Rick just got home & was almost straight out to the garden.....
broccoli, beans, peas, cauliflower, & the first strawberry.....
Randy, remember when Daniel said he liked the mineral-rich soil the moles bring to the surface. When I see a new, and one of many mole holes, I think of Daniel and mineral-rich soil.
Neat photos, Daniel! The tigridia is beautiful.
My sweet corn stand looks much better. It was worth the effort.
Saw evidence of my first mole of the year. Set a spring-loaded trap and caught him in one day! That never happens. I also "caught" a cardinal in a cage trap. Poor thing was frantic.
Daniel, I have not heard "terroir." before. Sounds like a word used for the wine fields of France or along the Columbia River. It is hard to pronounce at first; I listened several times to get the tone and temper right.
Larry's daughter is a college professor in France and when she and her family come for a visit we get to hear those beautiful sounds and words.
I love your deer garden! I hope to attract in more deer and I am sure if I have the energy to plant a vegetable garden outside the greenhouse they will come.
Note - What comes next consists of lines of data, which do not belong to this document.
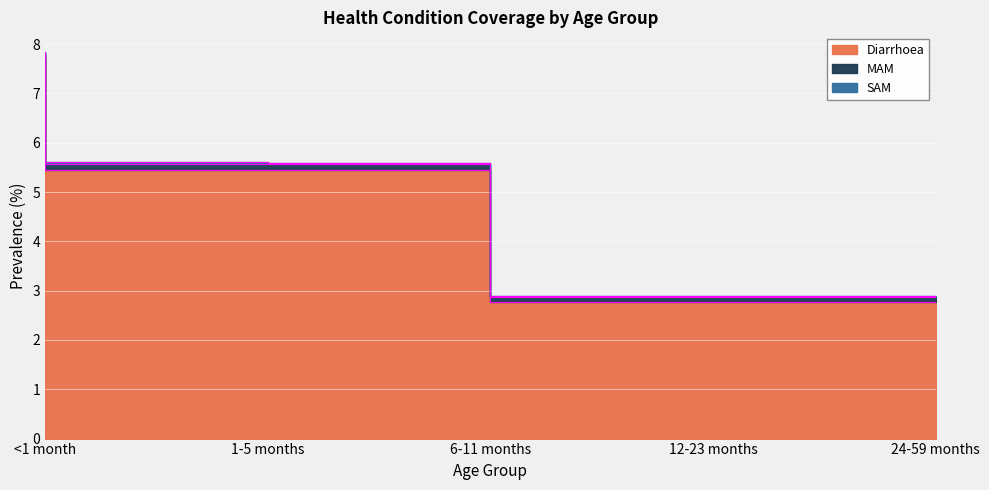

What is the label of the 2nd point from the right?

12-23 months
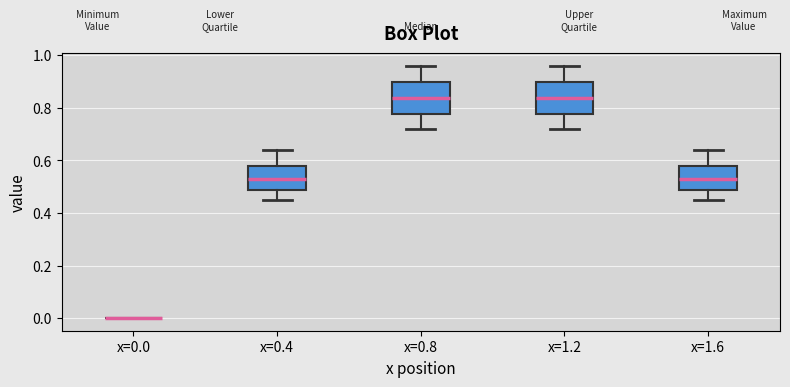

Reading left to right, transcribe this box plot: for each box, give where its median line is, the range the box spans, and where its two whiskers end, as read against the y-axis. The values are not printed on the chart, so give them approximately, as read against the axis.

x=0.0: box collapsed to a line at 0.00, whiskers 0.00 to 0.00
x=0.4: median 0.52, box 0.48 to 0.58, whiskers 0.44 to 0.64
x=0.8: median 0.84, box 0.78 to 0.90, whiskers 0.72 to 0.96
x=1.2: median 0.84, box 0.78 to 0.90, whiskers 0.72 to 0.96
x=1.6: median 0.52, box 0.48 to 0.58, whiskers 0.44 to 0.64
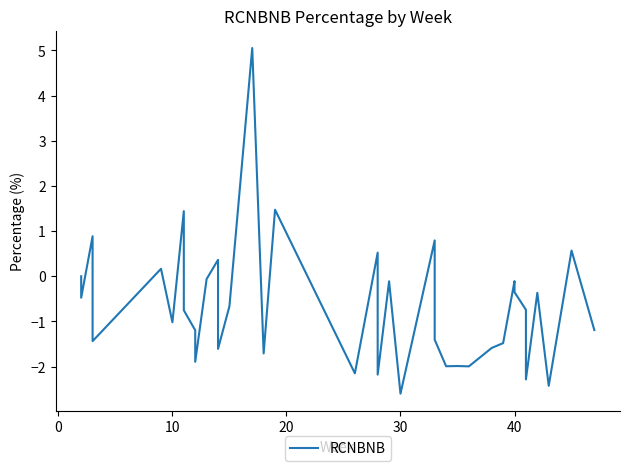

What is the sum of all values?

-25.5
I also enjoy watching the rabbits hop around and eat their fill. They reproduce so quickly, I will probably get a fence to keep them out. They haven't gotten to that point yet.
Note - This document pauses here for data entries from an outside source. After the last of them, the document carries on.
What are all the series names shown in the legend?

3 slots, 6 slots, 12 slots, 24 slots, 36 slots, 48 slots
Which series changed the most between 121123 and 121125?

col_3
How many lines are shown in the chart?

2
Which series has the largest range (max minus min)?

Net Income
I looked up Tigridias on Dave's Garden site & here is what I found:
"On Aug 5, 2012, harrryr from Shoreline, WA wrote:
I live in Seattle Washington and planted my tigridia about three years ago. The first couple of years it had a few blooms that were tri-petal cream color. This year it has multiple blooms that are are six petal, 3 yellow and 3 orange with yellow accents. The flower lasts one day so it must be tigridia, it seems unusual. I will have about a month of blooms when all the pods have been expended. It is a real conversation piece for my yard."
So kind of you to provide such a buffet.
Some shots from my garden. The first is a visitor who regards my vegetable garden as her all-you-can-eat salad buffet. Notice how big and healthy she looks? Well fed! :-)
Tigridias usually have three petals. This one must have liked the soil I provided.
Today I planted some seeds in the ground were I dug potatoes. I planted turnip seeds, cilantro, and radishes. I don't have a lot of experience with July seed planting, but last year the turnips did well. Here are other turnip seedlings from last week. They need daily watering, but I do that anyway for some plants because it's so dry here in the summer.
Today I picked Asian plums, mulberries, sweet cherries, and zucchinis. Not bad. It's the time of year that I like, something from garden every day.
Terroir--good word. Had to look it up. I'm considering going to France next year, so I'll add that word to my French vocab.
We had a storm front go through two days ago with 2" of rain and strong enough winds to lay flat my sweet corn. Aarrgghh! It happens every year. So I spent 3 hours propping it back up. Not fun: muddy, mosquitoes, pollen in my eyes (swelled shut later!), etc. And more weeds. I'm getting too old for this!
Joan, thank you. This is a good time of year to reap the benefits of a kitchen garden.
Randy, you are right, of course! I dont know if it's the freshness, or just garden grown. But I like these potatoes more than store bought. Maybe there's something in the local soil that gives them a flavor I like. I guess that's the terroir.
Impressive potatoes, Daniel. I told you old ones would work. Cherries aren't a favorite of mine: too tart and difficult to pit. I don't even bother going to a tree down the road to pick them.